Als Heidi Reichinnek am Tag nach der Bundestagwahl mit der Bahn nach Berlin fuhr und am Hauptbahnhof ausstieg, hatte sie den Bundestag vor Augen. „Es war ein überwältigendes Gefühl und ich dachte: Ich bin angekommen und gehe gleich als Abgeordnete in den Deutschen Bundestag“, erinnert sich Heidi Reichinnek und fügt an: „Beeindruckend war auch der Moment, als ich den Plenarsaal betrat. Ich bekam eine Gänsehaut, weil ich mir der Verantwortung bewusst wurde.“

Den Menschen im Wahlkreis etwas zurückgeben

„Als Bundestagsabgeordnete habe ich permanent einen komplett gefüllten Terminkalender“, sagt Heidi Reichinnek. Ohne ihre großartigen Büromitarbeiter könnte sie das kaum schaffen. Ausschuss- und Fraktionssitzungen, Treffen der verschiedenen Arbeitsgruppen und viele andere Termine müssen koordiniert werden. „Mit einer guten Organisation ist das alles zu realisieren und ich bin sehr dankbar, dass ich als Bundestagsabgeordnete den Menschen, die mich gewählt haben, etwas zurückgeben kann, in dem ich mich für sie einsetze“, sagt die Politikerin. 

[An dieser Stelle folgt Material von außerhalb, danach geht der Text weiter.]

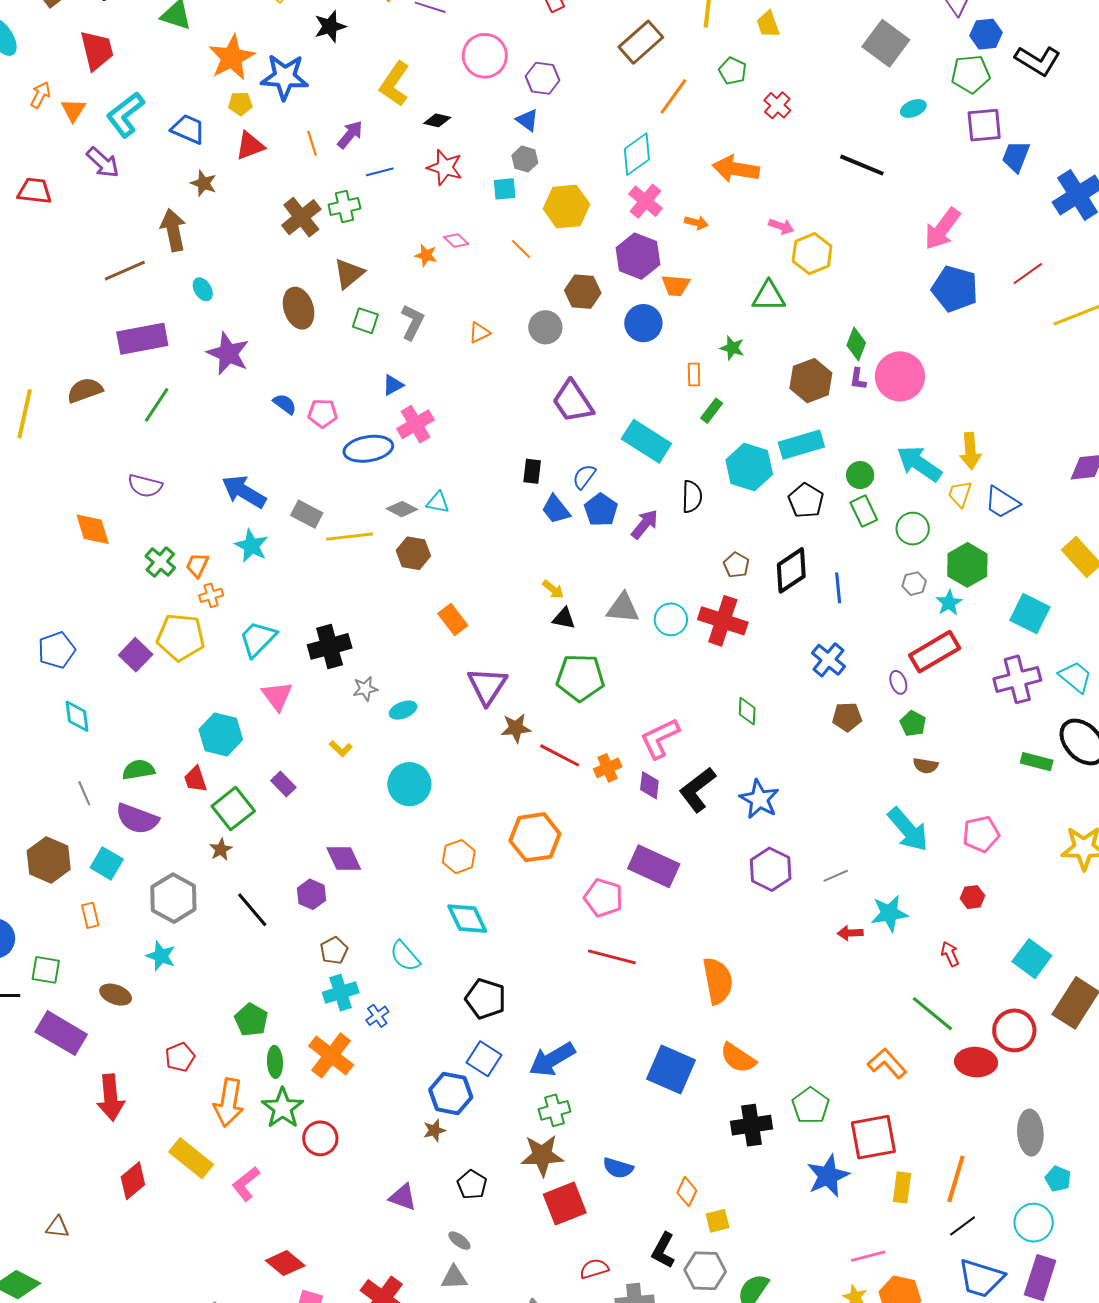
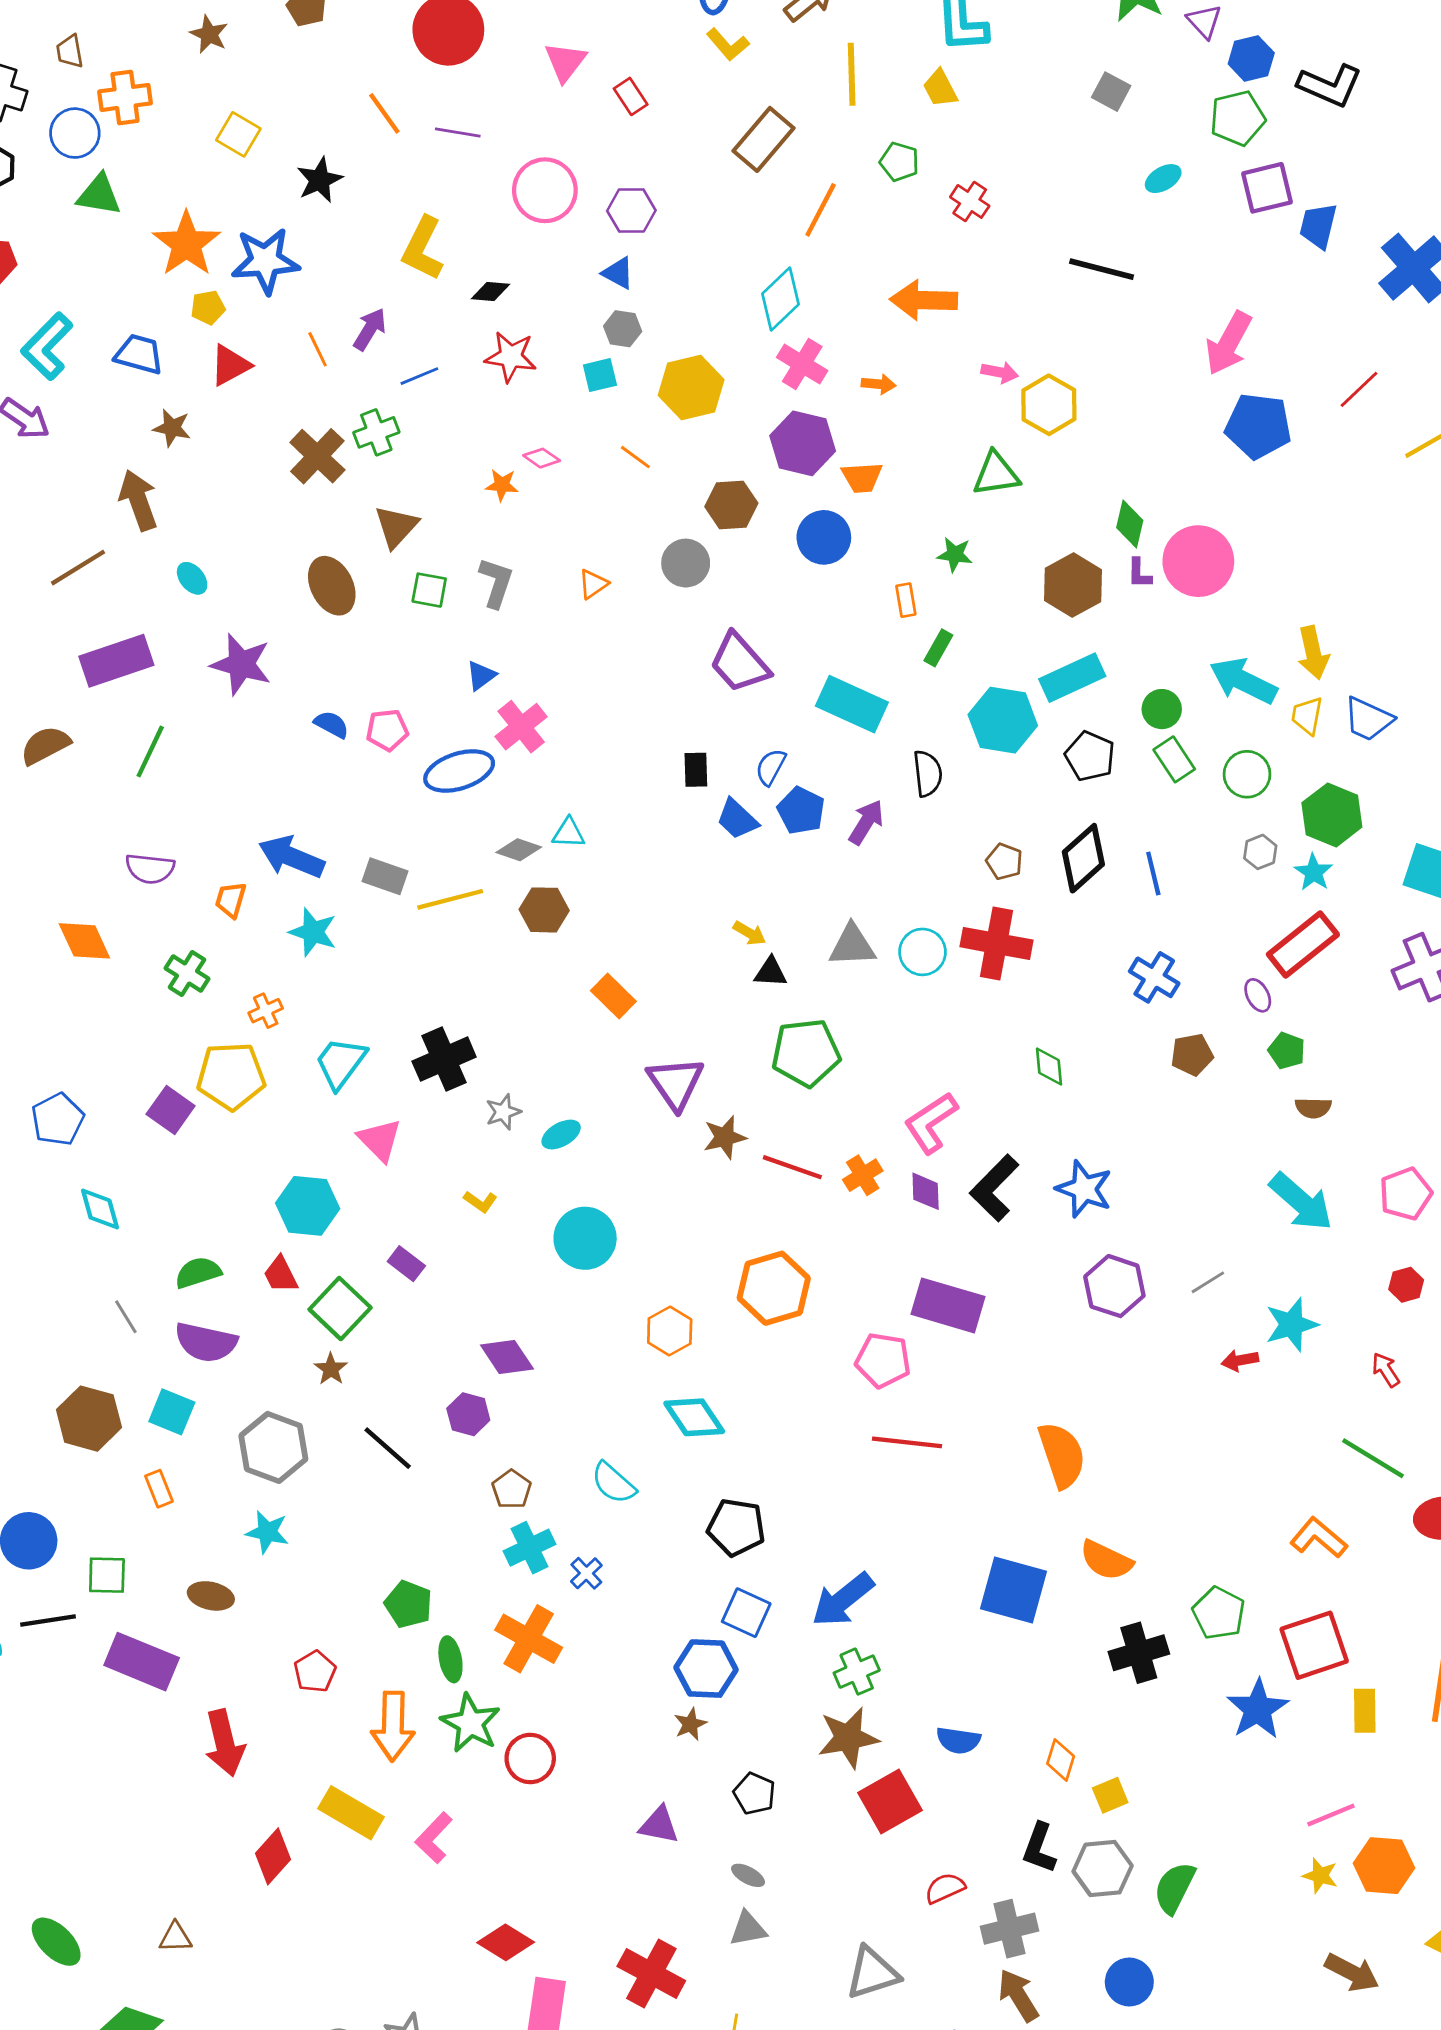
gray square: (886, 43) -> (1111, 92), size x0.6
orange trapezoid: (197, 565) -> (231, 900), moved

Besonders stolz ist Heidi Reichinnek auf den Fraktionsverein, den die Linksfraktion gegründet hat. Alle Abgeordneten der Bundestagsfraktion spenden einen Teil ihrer Diäten an diesen Verein, damit Projekte finanziert werden können. Bürger können einen Antrag auf Unterstützung stellen, zum Beispiel für einen Aktionstag für Jugendliche, Unterstützung für die Arbeit mit Geflüchteten oder für die Obdachlosenhilfe. Der Antrag wird geprüft und dann kann es unbürokratische finanzielle Unterstützungen aus dem Fraktionsverein geben. „Dem Fraktionsverein gehören alle Mitglieder der Linksfraktion an und mir ist keine andere Fraktion im Deutschen Bundestag bekannt, die etwas ähnliches tut. Ich finde, es ist eine gute Möglichkeit, Menschen ganz praktisch zu helfen“, sagt die Abgeordnete.

Kindergrundsicherung und mehr Frauenhäuser

Als Mitglied im Ausschuss für Familie, Senioren, Jugend und Frauen ist Heidi Reichinnek im Sozialbereich für Kinder und Jugendliche zuständig und setzt sich für eine Kindergrundsicherung ein. „Jedes fünfte Kind in Deutschland lebt in Armut, das ist ein Skandal. Ich möchte, dass sich in dieser Legislaturperiode daran etwas ändert. Die Kinder- und Jugendhilfe muss strukturell besser finanziert werden, dafür werde ich mich stark machen“, sagt Heidi Reichinnek.

Als frauenpolitische Sprecherin ihrer Fraktion setzt sie sich außerdem für Alleinerziehende ein, um die Situation von Müttern zu verbessern. Und es geht Heidi Reichinnek um die Aufwertung klassischer Frauenberufe, Pflege und Erziehungstätigkeiten, die besser bezahlt werden sollten sowie um bessere Arbeitsbedingungen. „Besonders am Herzen liegt mir der großen Themenkomplex Gewalt gegen Frauen. In Deutschland fehlen 14 000 Plätze in Frauenhäusern und hier eine schnelle Lösung zu finden, ist eine Aufgabe, die mich sicher bis zum Ende der Legislaturperiode beschäftigen wird“, sagt die Politikerin. Es scheint, als würde Heidi Reichinnek den Satz von Rosa Luxemburg beherzigen: „Du wirst nicht danach beurteilt, was du sagst, sondern was du tust.“ (bsl/12.04.2022)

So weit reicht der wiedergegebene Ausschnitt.